Pick out every line of the listing that contains the word "family" and copy each one.

Items listed in a dataset:
....

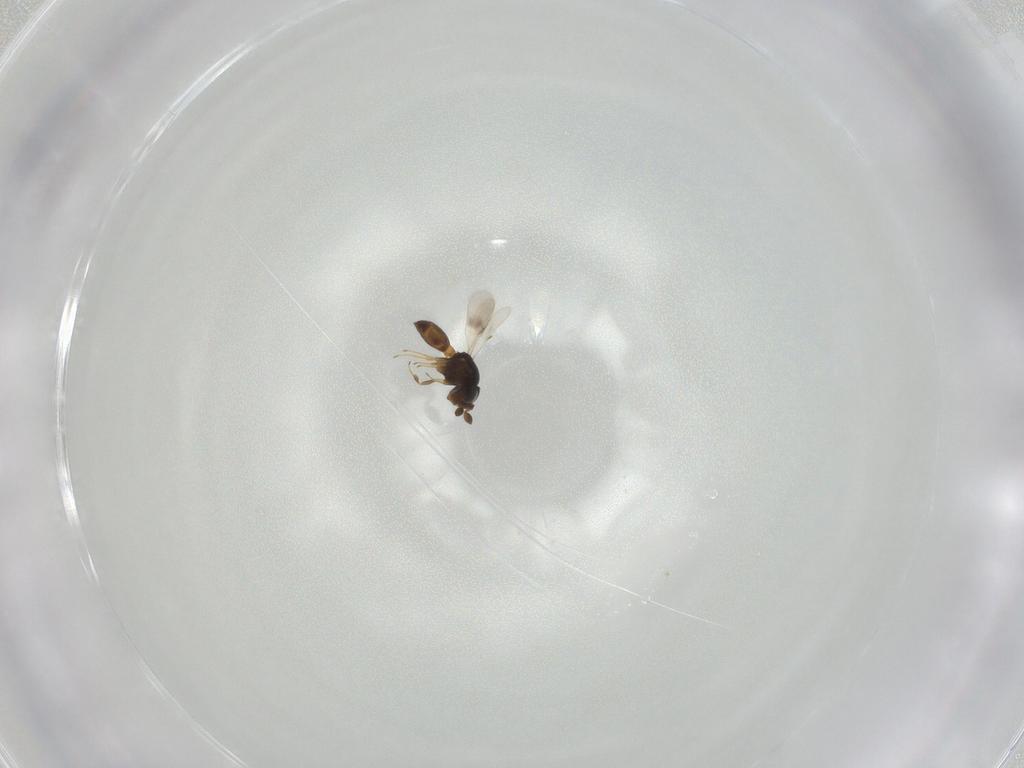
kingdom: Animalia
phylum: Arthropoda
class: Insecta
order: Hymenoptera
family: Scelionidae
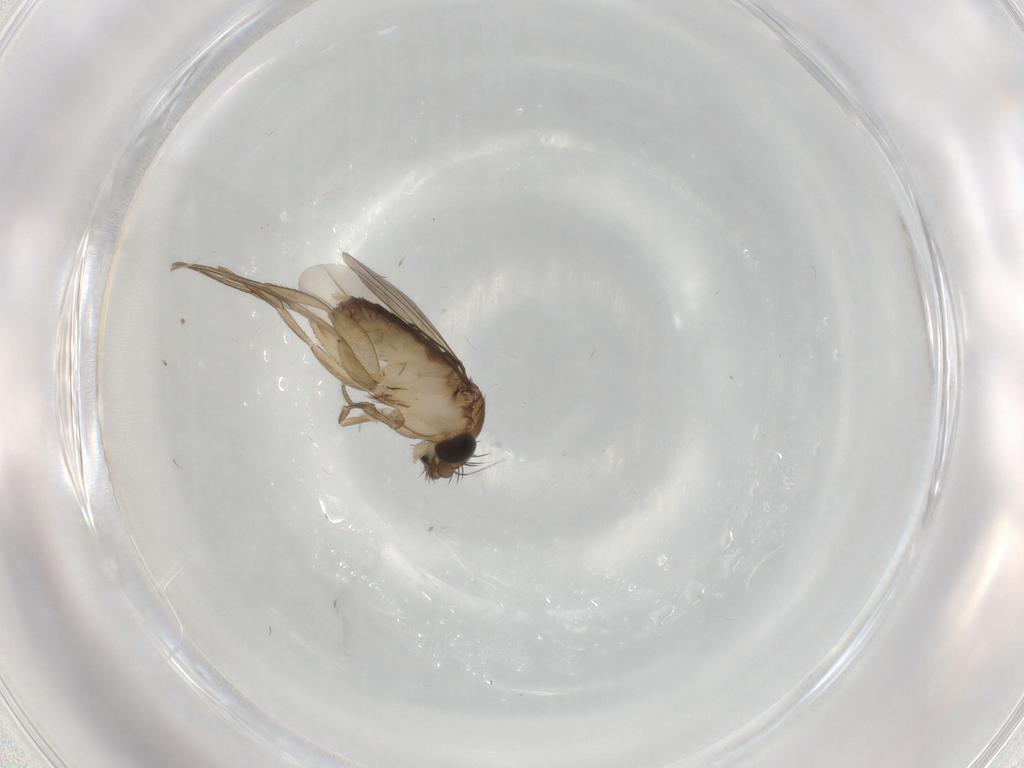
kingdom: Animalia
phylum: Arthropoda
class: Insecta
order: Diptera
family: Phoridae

....

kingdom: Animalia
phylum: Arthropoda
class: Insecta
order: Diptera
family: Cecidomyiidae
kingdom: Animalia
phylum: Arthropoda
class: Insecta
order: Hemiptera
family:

....

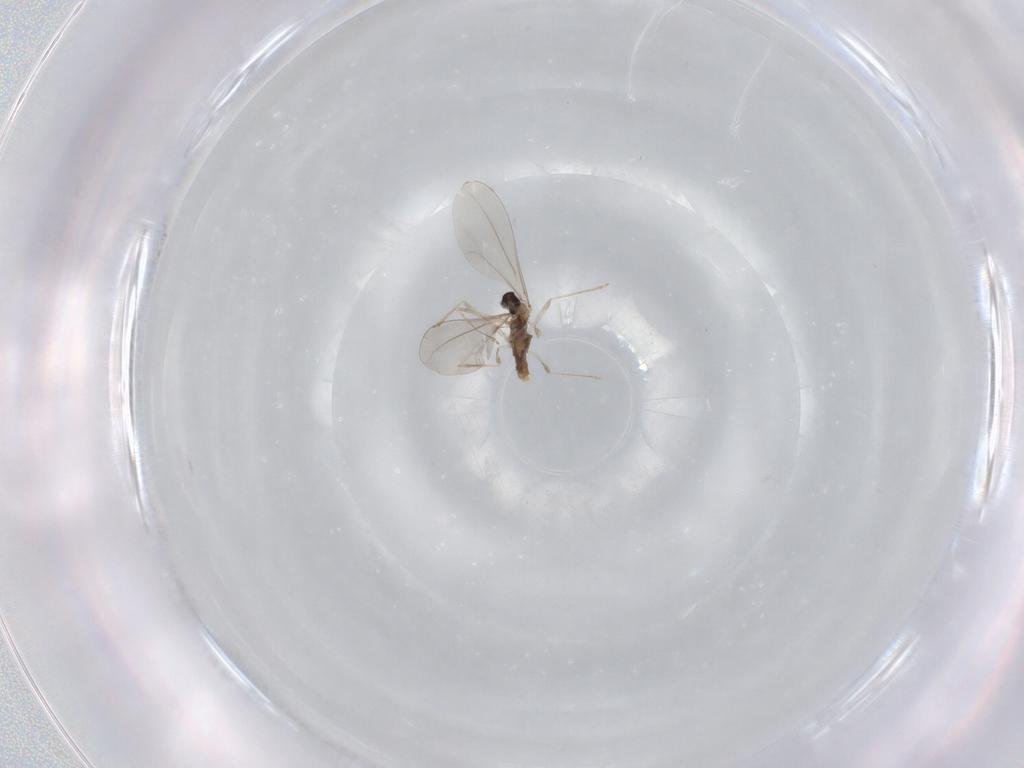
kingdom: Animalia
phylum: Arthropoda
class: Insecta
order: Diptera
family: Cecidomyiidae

....

ANSWER TO THIS PROBLEM ::
family: Scelionidae
family: Phoridae
family: Cecidomyiidae
family:
family: Cecidomyiidae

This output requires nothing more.